Across Iowa, law enforcement agencies will be stepping up their patrols to keep drivers safe during the upcoming Thanksgiving holiday weekend.
The Special Traffic Enforcement Program, which is an initiative of the Governor's Traffic Safety Bureau, will make sure that drivers are being responsible by wearing their seat belts and driving safely.
The event begins Monday and will run through Dec. 1.
"The No. 1 priority of this Special Traffic Enforcement Program is to save lives," Randy Hunefeld, sTEP coordinator with the GTSB, said in a statement.
Hunefeld said that there were nine fatal accidents during last year's Thanksgiving holiday, six of which involved people who weren't wearing their seat belts.
Law enforcement agencies across the state, including the Webster County Sheriff's Department, are participating in the sTEP.
Chief Deputy Rod Strait said it's important for law enforcement to have programs such as sTEP.
"It enhances the public's safety," Strait said. "It allows us to do a little more proactive enforcement."
Strait said there isn't anything specific deputies look for, but the goal is to keep drivers from getting into accidents.
"It's just a broad approach to observing traffic, just like what's done every day," he said. "This is extra enforcement."
Strait said special enforcement exercises such as sTEP can only be done when there are extra deputies available, because regular assignments take up most of the department's time.
"When they step forward in a program like this, their time is dedicated to enforcement," he said, adding the enforcement helps keep drivers safe while traveling on the roads.
"It really helps benefit the community," he said. "and it makes the roads a little bit safer."
According to a press release from the Iowa Department of Public Safety, as of Nov. 8, 263 people have died in traffic accidents this year.

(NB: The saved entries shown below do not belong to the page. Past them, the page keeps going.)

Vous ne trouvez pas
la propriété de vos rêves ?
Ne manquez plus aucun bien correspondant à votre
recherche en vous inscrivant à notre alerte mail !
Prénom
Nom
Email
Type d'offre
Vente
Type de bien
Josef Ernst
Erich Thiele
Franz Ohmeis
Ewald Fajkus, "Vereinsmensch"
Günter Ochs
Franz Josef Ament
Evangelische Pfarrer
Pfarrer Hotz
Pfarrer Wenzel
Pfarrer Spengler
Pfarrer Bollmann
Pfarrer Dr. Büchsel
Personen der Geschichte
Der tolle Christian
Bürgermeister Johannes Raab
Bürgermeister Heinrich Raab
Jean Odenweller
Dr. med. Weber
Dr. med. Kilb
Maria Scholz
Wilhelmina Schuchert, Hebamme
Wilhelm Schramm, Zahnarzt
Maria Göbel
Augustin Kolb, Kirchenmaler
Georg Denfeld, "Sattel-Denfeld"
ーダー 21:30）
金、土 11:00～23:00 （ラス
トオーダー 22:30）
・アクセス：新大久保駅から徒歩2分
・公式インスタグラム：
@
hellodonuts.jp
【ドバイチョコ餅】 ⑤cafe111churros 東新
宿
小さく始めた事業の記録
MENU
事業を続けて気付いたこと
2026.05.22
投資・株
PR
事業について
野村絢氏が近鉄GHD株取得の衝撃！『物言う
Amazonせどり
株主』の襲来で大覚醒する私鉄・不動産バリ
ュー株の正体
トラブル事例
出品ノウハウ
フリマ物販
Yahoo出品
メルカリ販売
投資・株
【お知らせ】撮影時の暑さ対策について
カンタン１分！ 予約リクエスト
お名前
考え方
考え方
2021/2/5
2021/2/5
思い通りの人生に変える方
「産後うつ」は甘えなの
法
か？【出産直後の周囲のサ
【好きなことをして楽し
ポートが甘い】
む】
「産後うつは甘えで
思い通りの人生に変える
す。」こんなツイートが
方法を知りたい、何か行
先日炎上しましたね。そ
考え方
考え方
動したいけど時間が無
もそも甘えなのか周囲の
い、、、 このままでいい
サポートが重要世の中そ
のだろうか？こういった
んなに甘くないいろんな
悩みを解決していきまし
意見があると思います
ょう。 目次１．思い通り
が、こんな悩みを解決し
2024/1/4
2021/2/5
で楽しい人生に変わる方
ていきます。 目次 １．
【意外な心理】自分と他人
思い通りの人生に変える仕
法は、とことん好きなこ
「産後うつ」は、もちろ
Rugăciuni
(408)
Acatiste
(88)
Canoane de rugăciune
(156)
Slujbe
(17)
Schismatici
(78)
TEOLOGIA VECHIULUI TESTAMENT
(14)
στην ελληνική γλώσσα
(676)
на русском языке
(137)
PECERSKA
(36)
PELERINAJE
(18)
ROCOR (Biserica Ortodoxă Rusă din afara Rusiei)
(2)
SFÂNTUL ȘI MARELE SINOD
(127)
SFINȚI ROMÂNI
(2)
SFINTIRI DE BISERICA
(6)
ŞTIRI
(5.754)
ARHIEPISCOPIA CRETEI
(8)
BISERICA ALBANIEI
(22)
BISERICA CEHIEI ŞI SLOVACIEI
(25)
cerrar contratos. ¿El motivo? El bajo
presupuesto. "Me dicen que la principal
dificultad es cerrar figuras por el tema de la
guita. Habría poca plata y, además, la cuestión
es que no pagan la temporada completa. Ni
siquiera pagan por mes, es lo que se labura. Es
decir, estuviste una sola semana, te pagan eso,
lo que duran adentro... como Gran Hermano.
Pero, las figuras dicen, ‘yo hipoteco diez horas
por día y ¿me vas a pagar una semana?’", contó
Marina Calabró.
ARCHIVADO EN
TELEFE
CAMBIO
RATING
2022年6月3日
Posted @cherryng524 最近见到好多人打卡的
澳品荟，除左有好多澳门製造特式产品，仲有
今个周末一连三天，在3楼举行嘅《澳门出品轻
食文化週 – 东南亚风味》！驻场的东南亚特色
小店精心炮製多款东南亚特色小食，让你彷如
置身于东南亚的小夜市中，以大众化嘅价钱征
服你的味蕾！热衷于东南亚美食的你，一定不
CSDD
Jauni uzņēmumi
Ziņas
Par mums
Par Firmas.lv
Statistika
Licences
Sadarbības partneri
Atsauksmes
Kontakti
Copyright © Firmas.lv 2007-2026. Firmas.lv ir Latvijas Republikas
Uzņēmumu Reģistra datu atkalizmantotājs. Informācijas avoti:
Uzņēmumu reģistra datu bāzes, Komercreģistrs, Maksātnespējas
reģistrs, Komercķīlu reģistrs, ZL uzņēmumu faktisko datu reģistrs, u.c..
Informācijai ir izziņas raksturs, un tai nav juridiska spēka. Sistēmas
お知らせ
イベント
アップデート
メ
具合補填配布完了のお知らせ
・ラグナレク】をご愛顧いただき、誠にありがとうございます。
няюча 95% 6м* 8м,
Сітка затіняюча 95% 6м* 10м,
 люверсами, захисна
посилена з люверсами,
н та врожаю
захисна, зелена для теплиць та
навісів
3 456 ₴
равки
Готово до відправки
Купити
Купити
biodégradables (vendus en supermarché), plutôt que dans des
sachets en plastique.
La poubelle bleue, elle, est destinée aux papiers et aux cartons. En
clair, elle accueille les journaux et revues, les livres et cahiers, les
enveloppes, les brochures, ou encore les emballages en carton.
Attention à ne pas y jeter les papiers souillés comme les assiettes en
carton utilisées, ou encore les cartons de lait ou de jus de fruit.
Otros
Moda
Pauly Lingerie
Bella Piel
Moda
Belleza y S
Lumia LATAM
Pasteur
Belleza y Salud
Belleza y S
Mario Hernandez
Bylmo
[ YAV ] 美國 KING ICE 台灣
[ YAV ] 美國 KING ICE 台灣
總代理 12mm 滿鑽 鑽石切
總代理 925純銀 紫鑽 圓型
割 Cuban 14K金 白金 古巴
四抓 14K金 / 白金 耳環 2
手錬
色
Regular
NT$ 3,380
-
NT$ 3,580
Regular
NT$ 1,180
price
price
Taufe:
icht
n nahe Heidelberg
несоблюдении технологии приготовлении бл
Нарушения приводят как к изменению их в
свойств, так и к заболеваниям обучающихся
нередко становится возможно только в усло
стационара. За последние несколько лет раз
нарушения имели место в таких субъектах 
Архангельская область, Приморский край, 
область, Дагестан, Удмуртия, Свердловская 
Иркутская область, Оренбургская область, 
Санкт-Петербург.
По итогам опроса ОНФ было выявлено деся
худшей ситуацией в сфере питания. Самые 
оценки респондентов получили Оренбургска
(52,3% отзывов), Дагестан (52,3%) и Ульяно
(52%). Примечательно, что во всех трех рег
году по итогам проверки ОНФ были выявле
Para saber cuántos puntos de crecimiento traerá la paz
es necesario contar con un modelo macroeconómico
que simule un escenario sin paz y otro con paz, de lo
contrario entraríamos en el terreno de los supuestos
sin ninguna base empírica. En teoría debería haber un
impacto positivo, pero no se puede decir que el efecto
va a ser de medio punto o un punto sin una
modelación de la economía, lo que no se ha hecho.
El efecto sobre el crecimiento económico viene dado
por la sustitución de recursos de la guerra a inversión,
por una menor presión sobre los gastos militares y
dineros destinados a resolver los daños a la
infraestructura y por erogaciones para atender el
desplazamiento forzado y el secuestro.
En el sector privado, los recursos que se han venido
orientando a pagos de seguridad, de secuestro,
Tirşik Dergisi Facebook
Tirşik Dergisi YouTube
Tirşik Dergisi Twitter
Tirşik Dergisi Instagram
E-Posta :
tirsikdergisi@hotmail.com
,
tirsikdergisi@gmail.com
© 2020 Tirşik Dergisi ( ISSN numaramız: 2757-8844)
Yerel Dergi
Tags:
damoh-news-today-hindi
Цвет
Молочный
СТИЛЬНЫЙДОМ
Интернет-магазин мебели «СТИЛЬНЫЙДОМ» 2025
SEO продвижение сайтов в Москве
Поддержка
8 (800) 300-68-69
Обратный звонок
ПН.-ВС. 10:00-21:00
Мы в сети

While that is actually 40 fewer than the same time frame last year, the press release revealed that in 39 percent of those deaths the person was not wearing a seat belt.
"These statistics clearly prove we must make seat belts a top priority," the press release stated. "More than 50 percent of all fatalities, not including motorcycles and pedestrians, are the result of drivers or occupants not taking the time to buckle up."